On Friday night, news broke that Ruth Bader Ginsburg, the trailblazing Supreme Court Justice and feminist, had died. Soon after, the tributes to the woman now known widely as RBG began pouring in from politicians, celebrities, and concerned voters; Barack Obama was among them. In a Medium post, Obama honored Ginsburg for her service on the "highest court in the land," her work as a "warrior for gender equality," and "as a relentless litigator and an incisive jurist."

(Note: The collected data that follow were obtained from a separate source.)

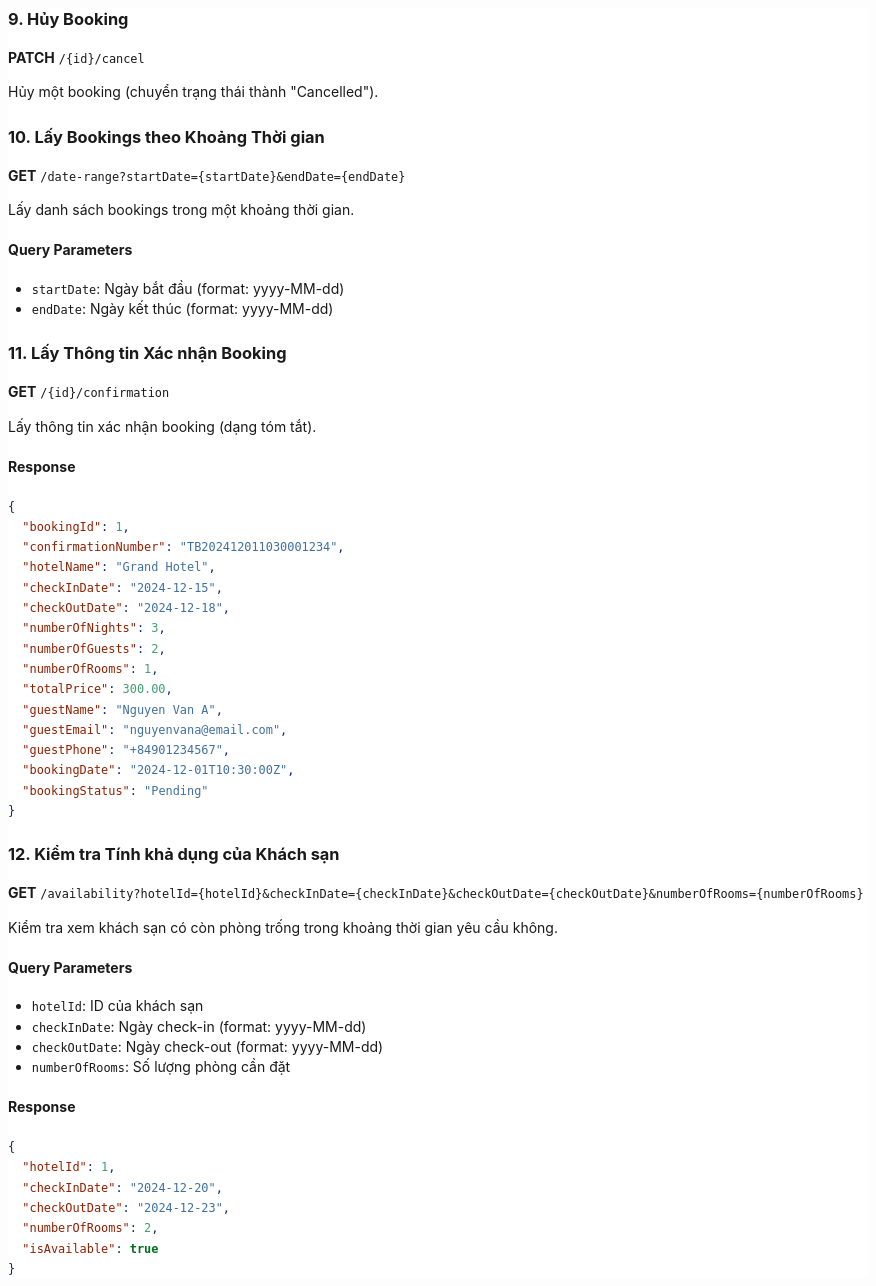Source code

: ### 9. Hủy Booking
**PATCH** `/{id}/cancel`

Hủy một booking (chuyển trạng thái thành "Cancelled").

### 10. Lấy Bookings theo Khoảng Thời gian
**GET** `/date-range?startDate={startDate}&endDate={endDate}`

Lấy danh sách bookings trong một khoảng thời gian.

#### Query Parameters
- `startDate`: Ngày bắt đầu (format: yyyy-MM-dd)
- `endDate`: Ngày kết thúc (format: yyyy-MM-dd)

### 11. Lấy Thông tin Xác nhận Booking
**GET** `/{id}/confirmation`

Lấy thông tin xác nhận booking (dạng tóm tắt).

#### Response
```json
{
  "bookingId": 1,
  "confirmationNumber": "TB202412011030001234",
  "hotelName": "Grand Hotel",
  "checkInDate": "2024-12-15",
  "checkOutDate": "2024-12-18",
  "numberOfNights": 3,
  "numberOfGuests": 2,
  "numberOfRooms": 1,
  "totalPrice": 300.00,
  "guestName": "Nguyen Van A",
  "guestEmail": "nguyenvana@email.com",
  "guestPhone": "+84901234567",
  "bookingDate": "2024-12-01T10:30:00Z",
  "bookingStatus": "Pending"
}
```

### 12. Kiểm tra Tính khả dụng của Khách sạn
**GET** `/availability?hotelId={hotelId}&checkInDate={checkInDate}&checkOutDate={checkOutDate}&numberOfRooms={numberOfRooms}`

Kiểm tra xem khách sạn có còn phòng trống trong khoảng thời gian yêu cầu không.

#### Query Parameters
- `hotelId`: ID của khách sạn
- `checkInDate`: Ngày check-in (format: yyyy-MM-dd)
- `checkOutDate`: Ngày check-out (format: yyyy-MM-dd)
- `numberOfRooms`: Số lượng phòng cần đặt

#### Response
```json
{
  "hotelId": 1,
  "checkInDate": "2024-12-20",
  "checkOutDate": "2024-12-23",
  "numberOfRooms": 2,
  "isAvailable": true
}
```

Justice Ruth Bader Ginsburg fought to the end, through her cancer, with unwavering faith in our democracy and its ideals," he wrote. "That's how we remember her. But she also left instructions for how she wanted her legacy to be honored." He shared his Medium tribute on Instagram:

In his Medium post, Obama also mentioned what happened in early 2016, when Justice Antonin Scalia died and "Republicans refused to hold a hearing" to confirm Obama's nominee, Merrick Garland. In doing so, he said, "they invented the principle that the Senate shouldn't fill an open seat on the Supreme Court before a new president was sworn in."

He concluded: "The rule of law, the legitimacy of our courts, the fundamental workings of our democracy all depend on that basic principle. As votes are already being cast in this election, Republican Senators are now called to apply that standard. The questions before the Court now and in the coming years—with decisions that will determine whether or not our economy is fair, our society is just, women are treated equally, our planet survives, and our democracy endures—are too consequential to future generations for courts to be filled through anything less than an unimpeachable process."